残暑が厳しい毎日ですが、朝夕はわりと過ごしやすくなり、秋の訪れを感じさせる季節になりました。皆様いかがお過ごしでしょうか?

 スポーツの秋、学習の秋、読書の秋、芸術の秋、食欲の秋etc... 、皆さんもいろいろな秋を楽しまれることでしょう。器も季節を感じさせます。涼し気なガラス製品から、暖かみのある陶器製品が恋しくなる季節ではないでしょうか?

 というわけで、今回のテーマは「織部」です。とても有名な名前なのでご存じの方が多いと思いますが、今回は人気の高い「織部」の魅力に迫りたいと思います。

 織部とは、今から450年以上前、伝統工芸のルネッサンス・安土桃山時代に生まれた陶器の事です。それは織田信長や豊臣秀吉の時代、日本の焼き物が変化をとげた画期的な時代でした。その中でも「織部」は今まで日本で創作された焼き物とはまったく違った材質・意匠・形態を表現した画期的な焼き物でした。
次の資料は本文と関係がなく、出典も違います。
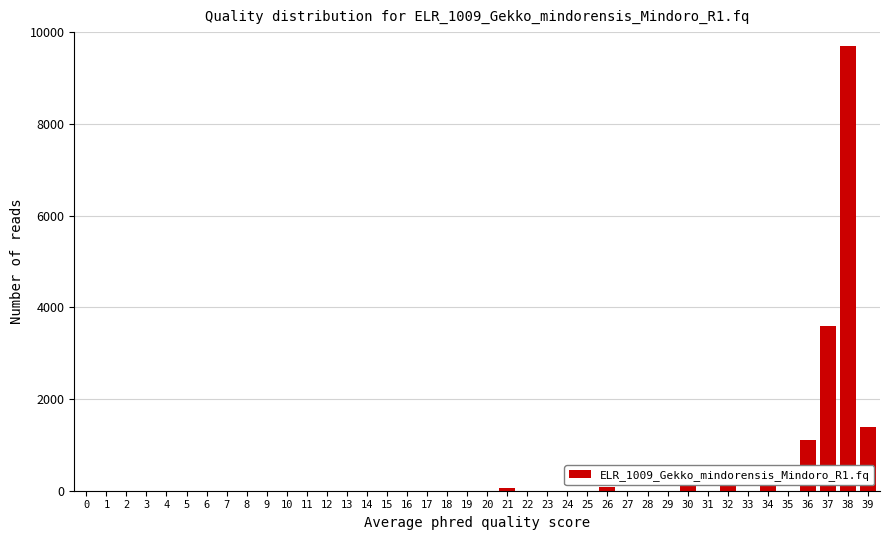

Is it true that the value at 1 is 5939?

False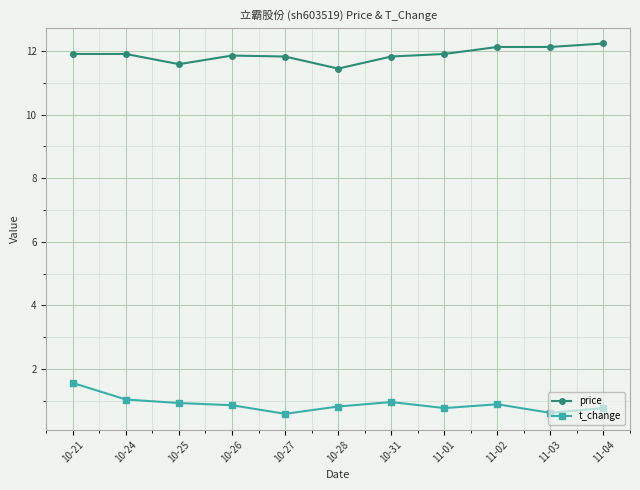

What position from the right is 10-21?

11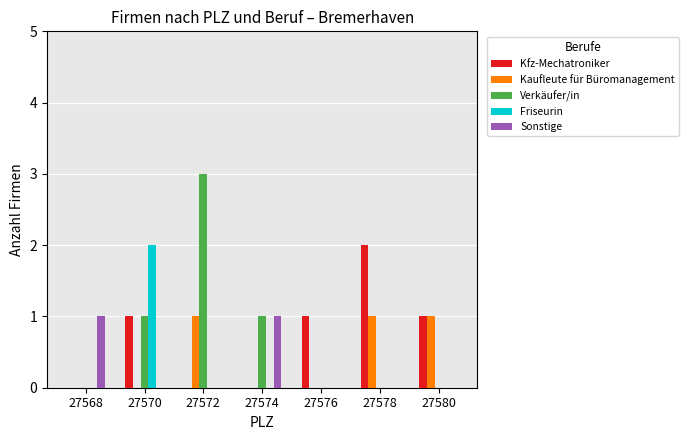

Reading left to right, list all the values displayed in this chart.

Kfz-Mechatroniker: 27568=0	27570=1	27572=0	27574=0	27576=1	27578=2	27580=1
Kaufleute für Büromanagement: 27568=0	27570=0	27572=1	27574=0	27576=0	27578=1	27580=1
Verkäufer/in: 27568=0	27570=1	27572=3	27574=1	27576=0	27578=0	27580=0
Friseurin: 27568=0	27570=2	27572=0	27574=0	27576=0	27578=0	27580=0
Sonstige: 27568=1	27570=0	27572=0	27574=1	27576=0	27578=0	27580=0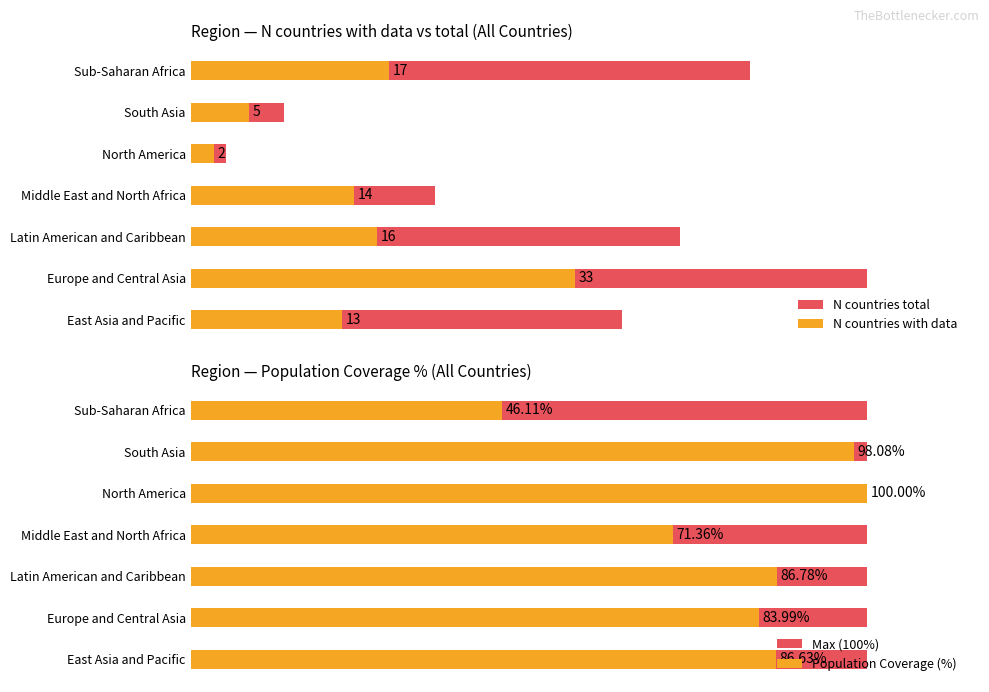

The value of Max (100%) at 20 is 0.2. True or false?

False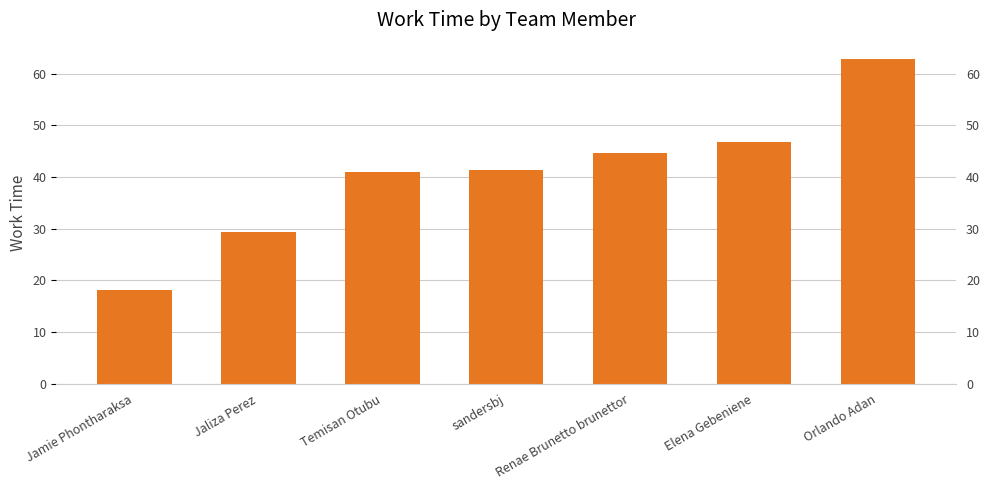

What is the average value?

40.6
銅緑釉の鮮やかな緑、斬新な造型、ユニークな文様は代表的な特徴です。

 桃山時代の茶人、古田織部という人物が、その名の由来と考えられているようですが定かではありません。

 緑色が特徴の織部ですが、微妙に色合いが違います。その理由は土にあります。鉄分の少ない土、白土と呼ばれるものを使うと織部釉がきれいに発色します。逆に鉄分の多い赤土を使うとどうなるでしょうか?荒々しく素朴な緑色を出すことができます。それらの土をブレンドしていくことによって、様々な色合いを楽しむことができるのです。

 様々な行程を経て「織部」が作り上げられます。独特の土臭さや、勢いのある文様、深緑から淡黄色へのグラデーション、釉薬の自在な動き、力強いフォルムが作り上げられていきます。そうした特徴は、数百年のときを経て現代の私達の目を釘付けにします。

 これからの季節、だんだんと気温が下がっていき、器も暖かみのあるものへと移り変わっていきます。私自身、織部の器に秋を感じる今日この頃です。どうもこの器を見ていると、秋の味覚が頭を過ります。栗や松茸、柿に秋刀魚にさつま芋etc...、この器にのせたらどんなにきれいだろうと考えてしまいます。

 ぜひ皆さんも器に秋を感じて下さい。